Expedited Review: CMS proposes to implement the provisions of BIPA that establish a right to expedited review of a decision to terminate or discharge a patient from a hospital, skilled nursing facility, a comprehensive outpatient rehabilitation facility (CORF) or home health care by extending the hospital expedited review process to the other settings.
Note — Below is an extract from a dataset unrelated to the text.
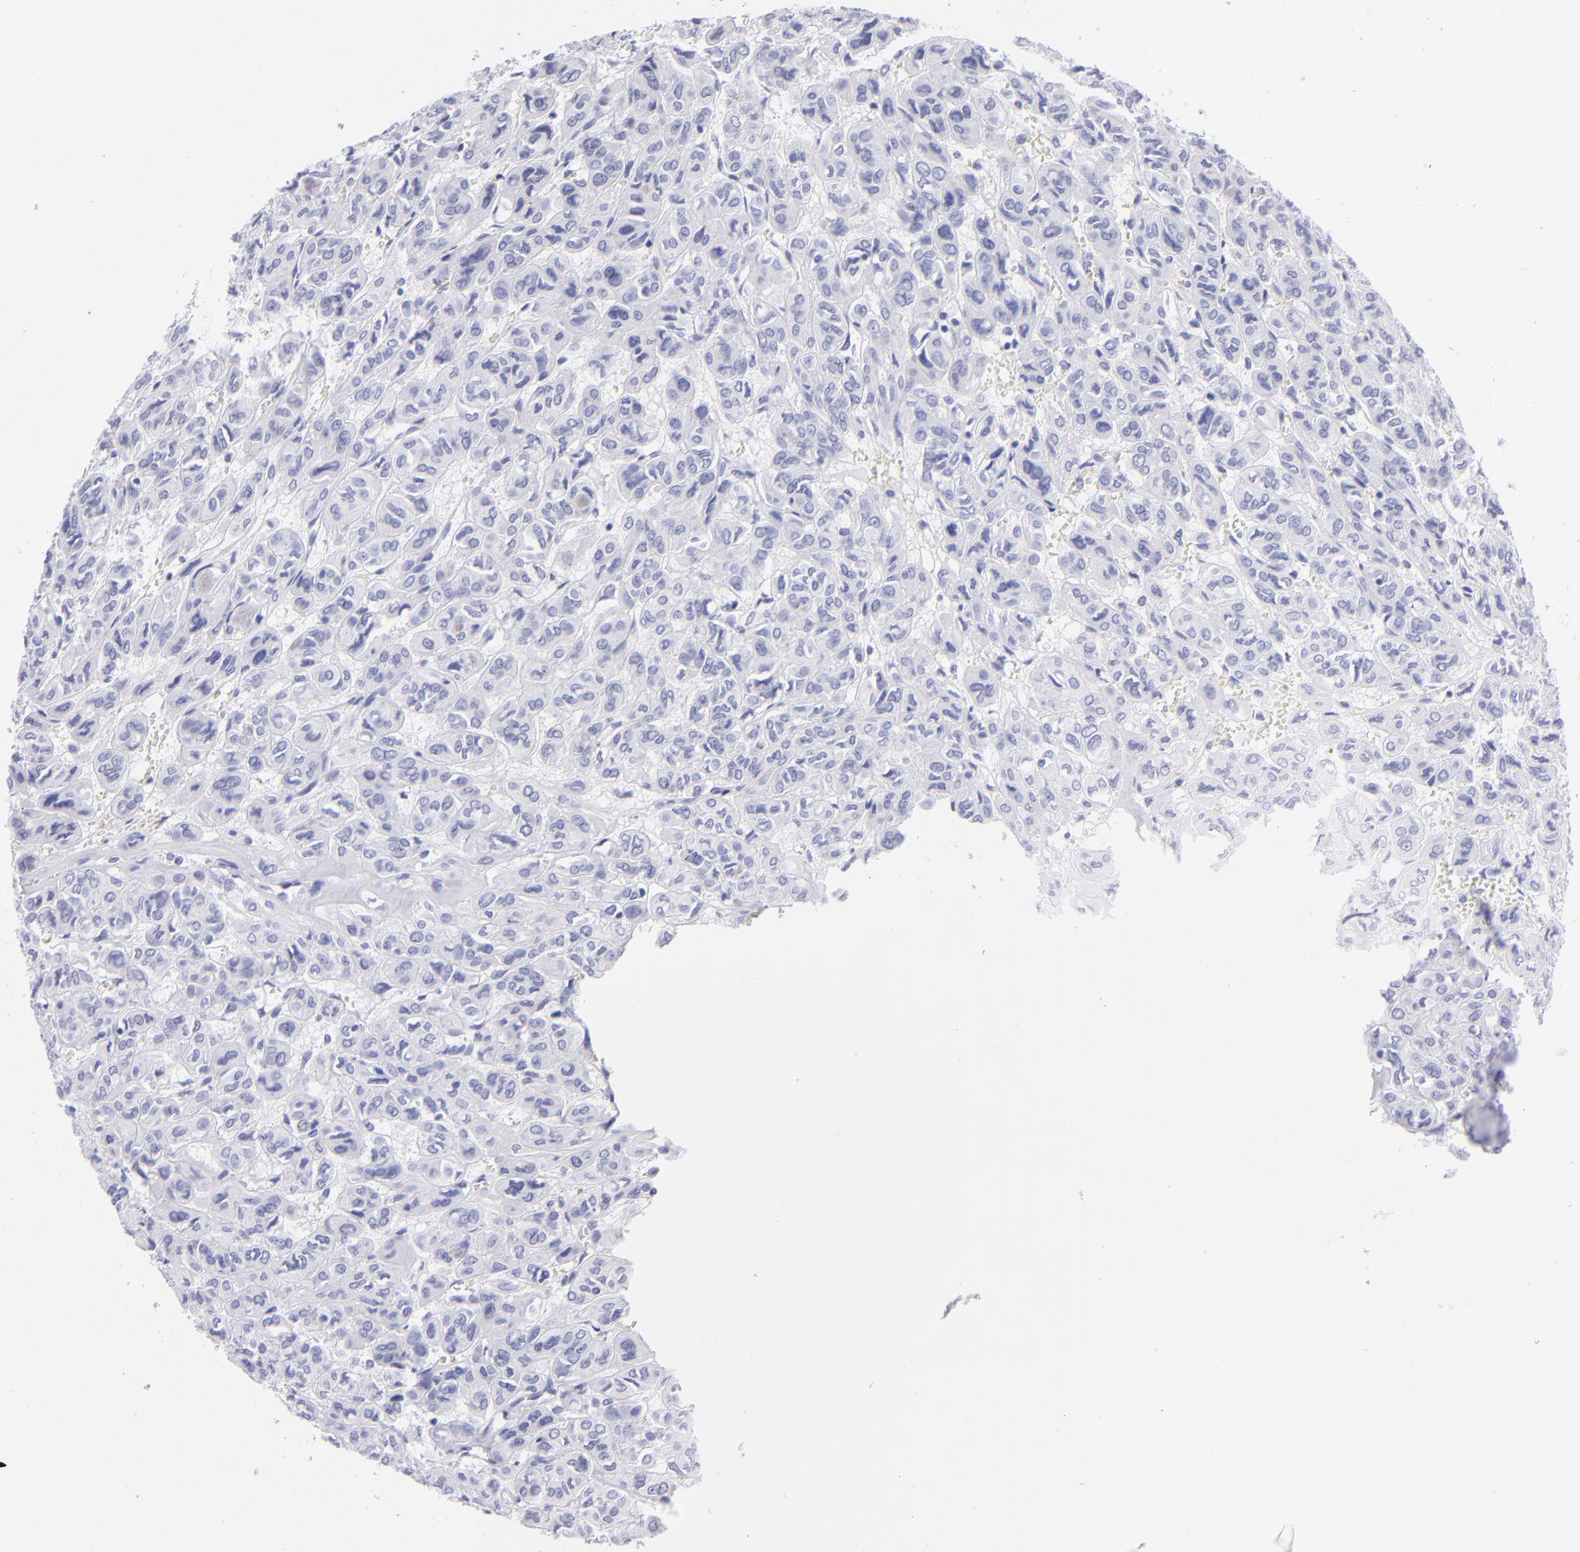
{"staining": {"intensity": "negative", "quantity": "none", "location": "none"}, "tissue": "thyroid cancer", "cell_type": "Tumor cells", "image_type": "cancer", "snomed": [{"axis": "morphology", "description": "Follicular adenoma carcinoma, NOS"}, {"axis": "topography", "description": "Thyroid gland"}], "caption": "Immunohistochemistry micrograph of neoplastic tissue: human thyroid follicular adenoma carcinoma stained with DAB shows no significant protein expression in tumor cells. (Stains: DAB immunohistochemistry (IHC) with hematoxylin counter stain, Microscopy: brightfield microscopy at high magnification).", "gene": "PRPH", "patient": {"sex": "female", "age": 71}}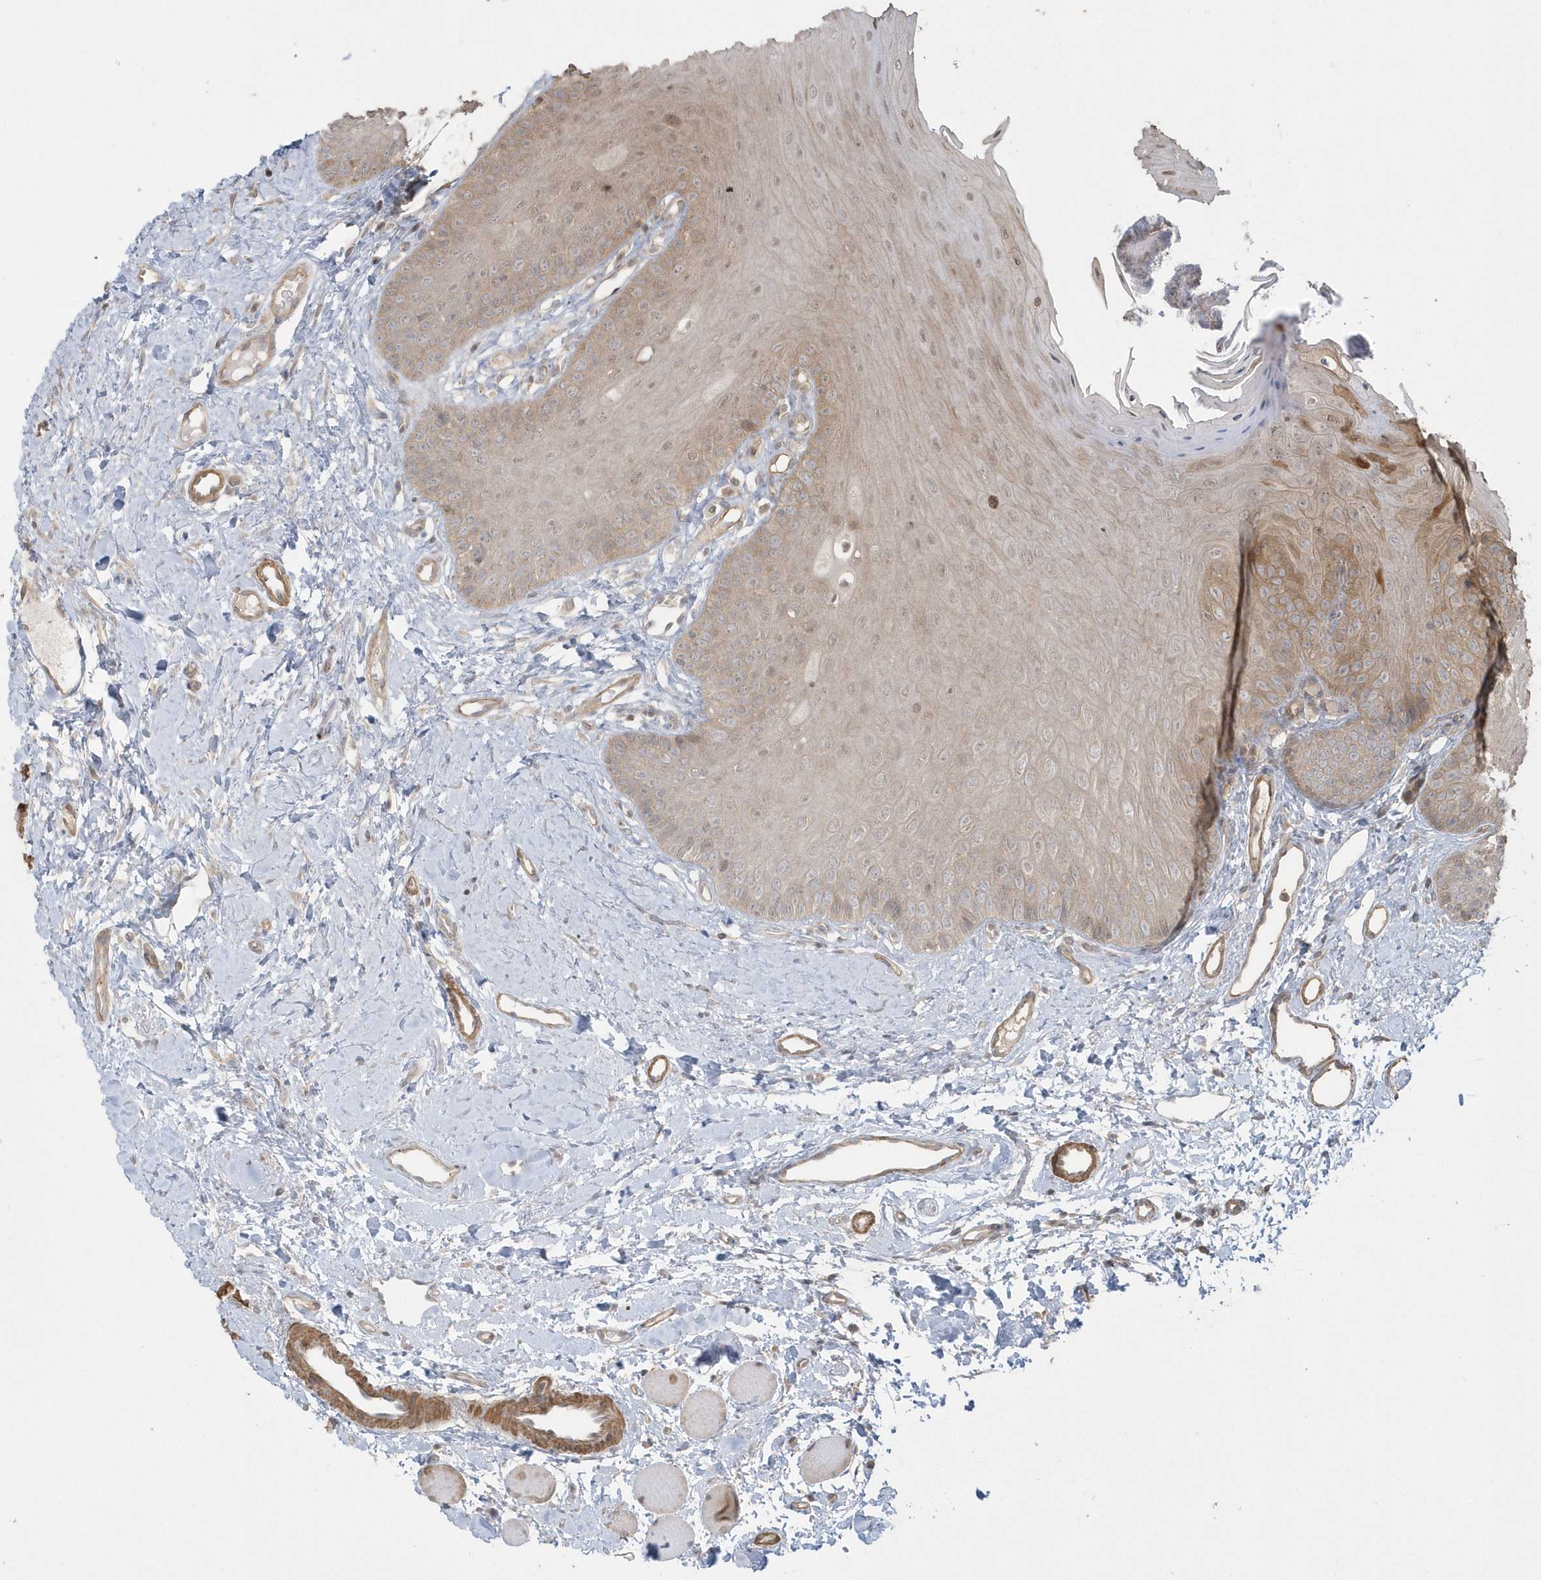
{"staining": {"intensity": "moderate", "quantity": "25%-75%", "location": "cytoplasmic/membranous"}, "tissue": "oral mucosa", "cell_type": "Squamous epithelial cells", "image_type": "normal", "snomed": [{"axis": "morphology", "description": "Normal tissue, NOS"}, {"axis": "topography", "description": "Oral tissue"}], "caption": "A photomicrograph of human oral mucosa stained for a protein displays moderate cytoplasmic/membranous brown staining in squamous epithelial cells.", "gene": "ARMC8", "patient": {"sex": "female", "age": 68}}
As in the hospital setting, a beneficiary who requests an expedited determination will have that determination reviewed by the Quality Improvement Organization (QIO), which is required to issue a decision within 72 hours of the request for review. The beneficiary may then seek expedited reconsideration by the QIC, which again must issue a decision within 72 hours. The provider may not bill the patient until a decision has been issued.

Attorneys fees: The proposed regulation makes formal the position CMS stated in a letter to the Center for Medicare Advocacy, which indicated that no award of attorneys fees may be made against the Medicare trust fund. The proposed regulation states that a provider or supplier may not charge the beneficiary any fee associated with the representation. CMS states that it does not believe it should establish a process for ALJs to review and approve attorney fee petitions, since the agency lacks authority to award attorney fees, but nevertheless seeks comments on the issue.

Comments on the proposed regulations were due on January 14, 2003. The Center for Medicare Advocacy, Inc. filed comments on behalf of beneficiaries and beneficiary organizations. As of this writing, October 23, 2003, final regulations have not been issued.